Abd ul-Rahman Lomax wrote:
I gave up. Eventually I came across a controversial topic that particularly interested me, where I had the background to understand the sources and where my research radically changed my mind. So I started working on it, I even bought a pile of books about it (on all sides of the controversy), and a major recent and very expensive mainstream work on it was donated to me, and I became much more vulnerable as a result, since I now had an opinion and a POV, based on reading the sources, and I started asserting content based on the most reliable of the sources, especially peer-reviewed secondary source.
The information necessary for my major shift of POV is much more than most editors could absorb with some light reading. There exist secondary sources that cover the field that, if editors would trust them, would make it easy, but .... they don't trust these sources, even when published by independent, non-fringe publishers, since what they say contradicts the easy positions of ignorance. After all, doesn't everybody with a background in science know....? Reliable source guidelines, if followed, would address the problem, but are useless against entrenched opinion, because editors will invent this or that excuse for disregarding them, so that the article doesn't fall into their view of undue weight.
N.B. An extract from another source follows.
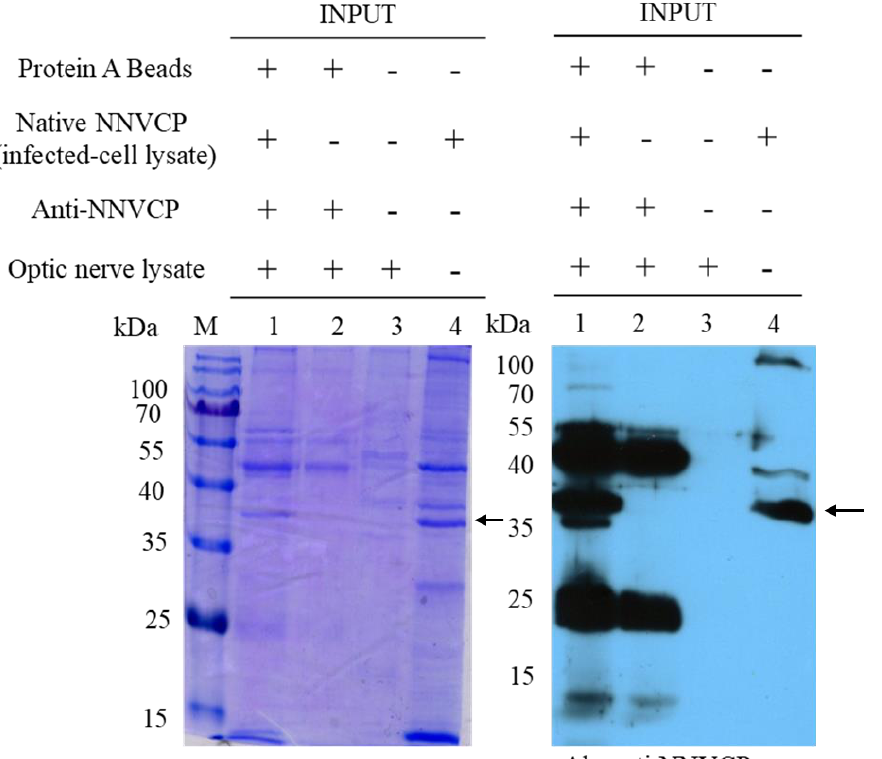
Figure 1. Nervous necrosis virus capsid protein (NNVCP) interactions with grouper optic nerve proteins. SDS-PAGE and Western blot analysis of the grouper proteins that interact with NNVCP by immunoprecipitation (IP) assay. The sample was loaded in every well (listed above the gel) and then detected with the NNVCP antibody. Each well was loaded with 20 µg of protein. Lane 1: lysates from grouper optic nerve and native NNVCP were subjected to immunoprecipitation with Protein A beads. Lane 2: lysates from grouper optic nerve were subjected to immunoprecipitation with Protein A beads (negative control). Lane 3: lysates from non-infect grouper optic nerve. Lane 4: Native NNVCP from infected-cell lysate. The arrow indicates native NNVCP. Table 2. The original protein assay data in the grouper optic nerve with native NNVCP by immunoprecipitation. The gray font indicates the proteins that were also detected in the control group.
So ... I'm no longer a Wikipedia editor, I'm now working off-wiki, with real knowledge and research in the field that interested me, and, as well, on the kind of voluntary structure that I see as the only way out of trap that Wikipedia has fallen into. It's much easier, though, of course, it all takes time. I still have an account, and the block will expire, and I'm not burning any bridges, but .... once I realize that a wall definitely exists, I don't butt my head against it. I walk around it or dig under it or climb over it, if I actually want to get to the other side, or I do something else.
So rather than address the problems inherent in this narrative so as to retain editors, we have a "Bookshelf project" to recruit cannon fodder.